Maria Kim was the third child born to Yun-bang Kim and Mong-eun Kim, landowners in Jangyeon county in South Hwanghae province. Her father, Yun-bang, started attending church at an early age was an educational pioneer, establishing an elementary school in his hometown. However, he died while Maria Kim was young. Maria Kim later graduated from Sorae Normal School, the school that her father established, but soon afterward her mother also died, so she was left in uncle’s care. Maria Kim’s household is well known for its nationalistic consciousness. Her uncle, Seo Byeongho and his son, Seo Jaehyeon were independence activists within the Provisional Government of the Republic of Korea, and Maria Kim was also the niece of independence activist Kim Sun’ae, who was the wife of Kim Gyusik. Her uncle Pilsun Kim, who graduated from Severance Medical School, would later become a close associate of Roh Baengin, Yu Dongyeol, Yi Dongyeo, and Kim Gyusik, who formed the provisional oppositional government. Thus while attending Yeondong Women’s School, Maria Kim was influenced by the nationalistic consciousness of her uncle’s household. In 1910 Maria Kim graduated from Yeondong Women’s School and worked at both at Yeondong and Sophia Women’s School. In 1914 she departed as an exchange student to Japan, traveling to Tokyo via Hiroshima, and enrolled at Tokyo Women’s Academy.

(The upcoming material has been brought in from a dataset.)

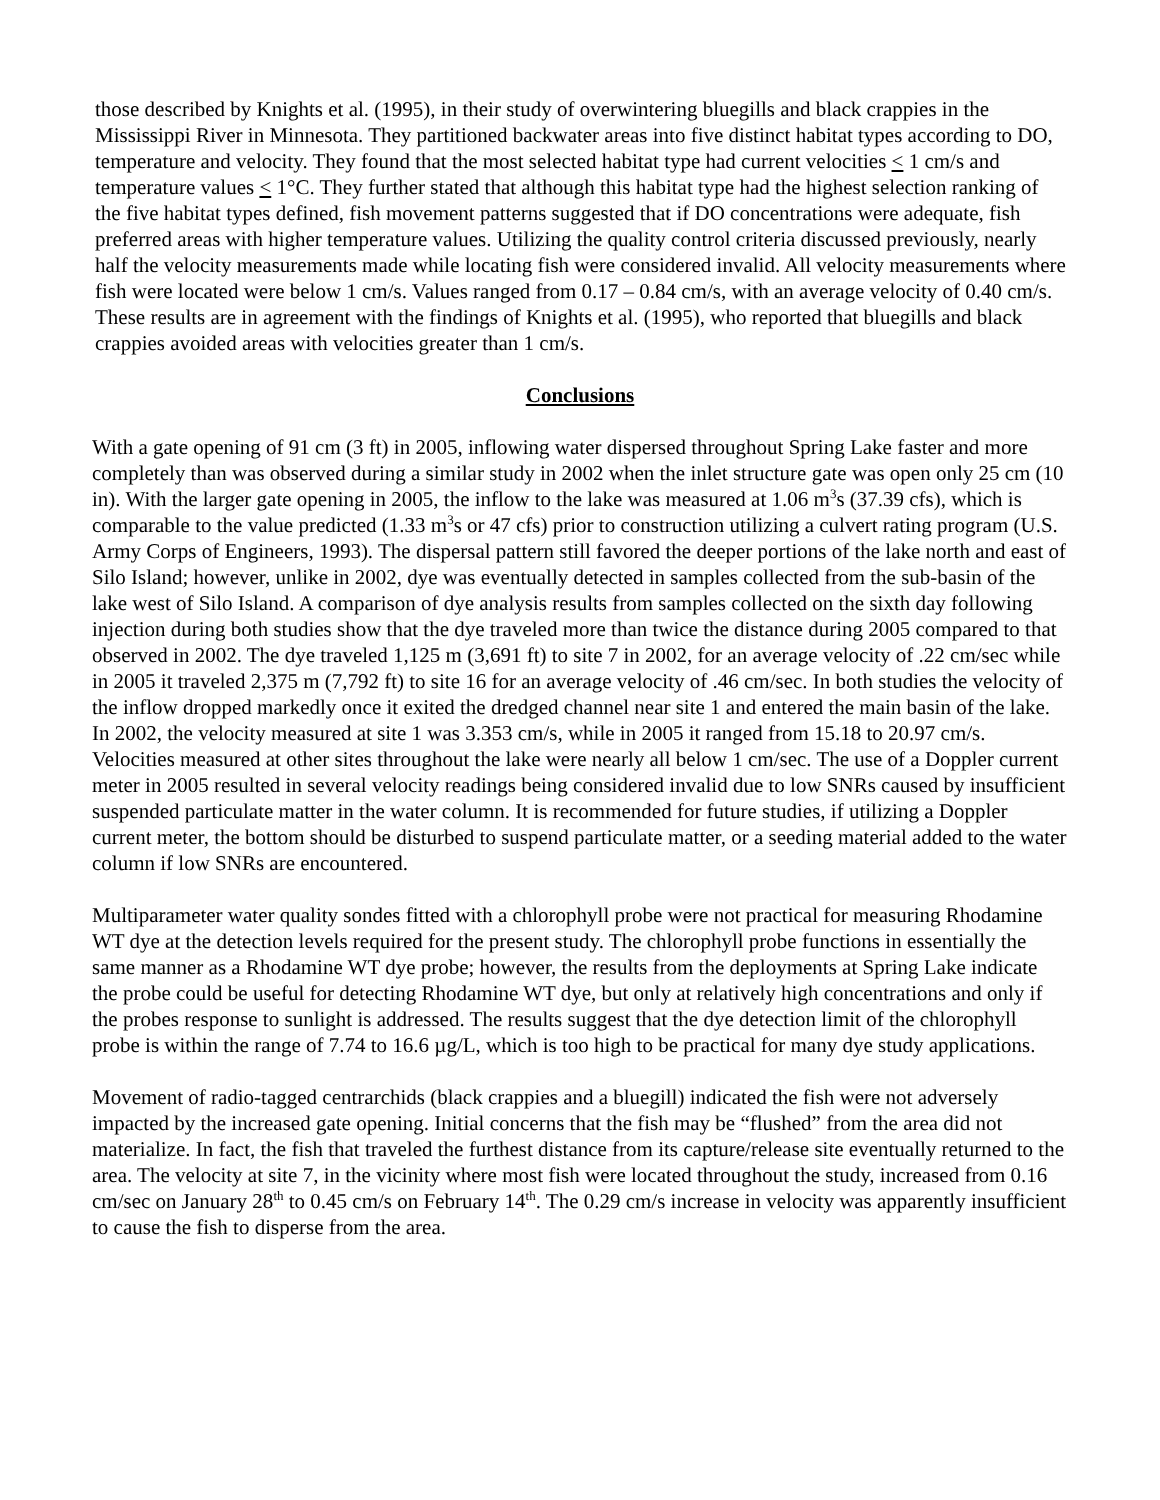those described by Knights et al. (1995), in their study of overwintering bluegills and black crappies in the Mississippi River in Minnesota. They partitioned backwater areas into five distinct habitat types according to DO, temperature and velocity. They found that the most selected habitat type had current velocities < 1 cm/s and temperature values < 1°C. They further stated that although this habitat type had the highest selection ranking of the five habitat types defined, fish movement patterns suggested that if DO concentrations were adequate, fish preferred areas with higher temperature values. Utilizing the quality control criteria discussed previously, nearly half the velocity measurements made while locating fish were considered invalid. All velocity measurements where fish were located were below 1 cm/s. Values ranged from 0.17 – 0.84 cm/s, with an average velocity of 0.40 cm/s. These results are in agreement with the findings of Knights et al. (1995), who reported that bluegills and black crappies avoided areas with velocities greater than 1 cm/s.
Conclusions
With a gate opening of 91 cm (3 ft) in 2005, inflowing water dispersed throughout Spring Lake faster and more completely than was observed during a similar study in 2002 when the inlet structure gate was open only 25 cm (10 in). With the larger gate opening in 2005, the inflow to the lake was measured at 1.06 m<sup>3</sup>s (37.39 cfs), which is comparable to the value predicted (1.33 m<sup>3</sup>s or 47 cfs) prior to construction utilizing a culvert rating program (U.S. Army Corps of Engineers, 1993). The dispersal pattern still favored the deeper portions of the lake north and east of Silo Island; however, unlike in 2002, dye was eventually detected in samples collected from the sub-basin of the lake west of Silo Island. A comparison of dye analysis results from samples collected on the sixth day following injection during both studies show that the dye traveled more than twice the distance during 2005 compared to that observed in 2002. The dye traveled 1,125 m (3,691 ft) to site 7 in 2002, for an average velocity of .22 cm/sec while in 2005 it traveled 2,375 m (7,792 ft) to site 16 for an average velocity of .46 cm/sec. In both studies the velocity of the inflow dropped markedly once it exited the dredged channel near site 1 and entered the main basin of the lake. In 2002, the velocity measured at site 1 was 3.353 cm/s, while in 2005 it ranged from 15.18 to 20.97 cm/s. Velocities measured at other sites throughout the lake were nearly all below 1 cm/sec. The use of a Doppler current meter in 2005 resulted in several velocity readings being considered invalid due to low SNRs caused by insufficient suspended particulate matter in the water column. It is recommended for future studies, if utilizing a Doppler current meter, the bottom should be disturbed to suspend particulate matter, or a seeding material added to the water column if low SNRs are encountered.
Multiparameter water quality sondes fitted with a chlorophyll probe were not practical for measuring Rhodamine WT dye at the detection levels required for the present study. The chlorophyll probe functions in essentially the same manner as a Rhodamine WT dye probe; however, the results from the deployments at Spring Lake indicate the probe could be useful for detecting Rhodamine WT dye, but only at relatively high concentrations and only if the probes response to sunlight is addressed. The results suggest that the dye detection limit of the chlorophyll probe is within the range of 7.74 to 16.6 µg/L, which is too high to be practical for many dye study applications.
Movement of radio-tagged centrarchids (black crappies and a bluegill) indicated the fish were not adversely impacted by the increased gate opening. Initial concerns that the fish may be “flushed” from the area did not materialize. In fact, the fish that traveled the furthest distance from its capture/release site eventually returned to the area. The velocity at site 7, in the vicinity where most fish were located throughout the study, increased from 0.16 cm/sec on January 28<sup>th</sup> to 0.45 cm/s on February 14<sup>th</sup>. The 0.29 cm/s increase in velocity was apparently insufficient to cause the fish to disperse from the area.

Korean Independence Activism
In 1919, shortly before graduating from Tokyo Women’s Academy, Kim actively participated with others, like Hwang Aedeok, in the independence movement that followed the promulgation of the February 8Independence Declaration, a statement drafted by Korean foreign exchange students in Japan. When the March 1st Movement broke out later the same year, Kim, who had already returned to Korea, participated in anti-Japanese protest and was subsequently arrested and detained. During this period, she was subjected to torture, and she suffered health problems throughout her life as a result. Maria Kim was sentenced to three years’ imprisonment for her involvement in the Korean Patriotic Women’s Association Incident, but because her permanent lesions from torture she was granted medical leave, and with the help of American missionaries escaped to Shanghai. In Shanghai, she became the representative of Hwanghae province, and enrolled in Nanjing’s Jinling College. In 1923, she studied at Park College and the University of Chicago as a foreign exchange student, earning a master's degree, and left to New York to study theology. In New York, she helped establish the Keunhwahoe, a patriotic Korean association for women, along with fellow exchange students Bak Indeok, Hwang Aedeok, among others.
Return to Korea and Death
In 1933, she returned to Korea, but was prohibited from residing in the Seoul area and from teaching in any position outside of theology by Japanese authorities. She worked as a teacher at Martha Wilson Seminary, but the injuries sustained from torture resurfaced and she collapsed in her home. She died in 1944 in the Pyongyang Hospital. She was married and left no relatives, and was cremated and her ashes were cast over the Daedong River.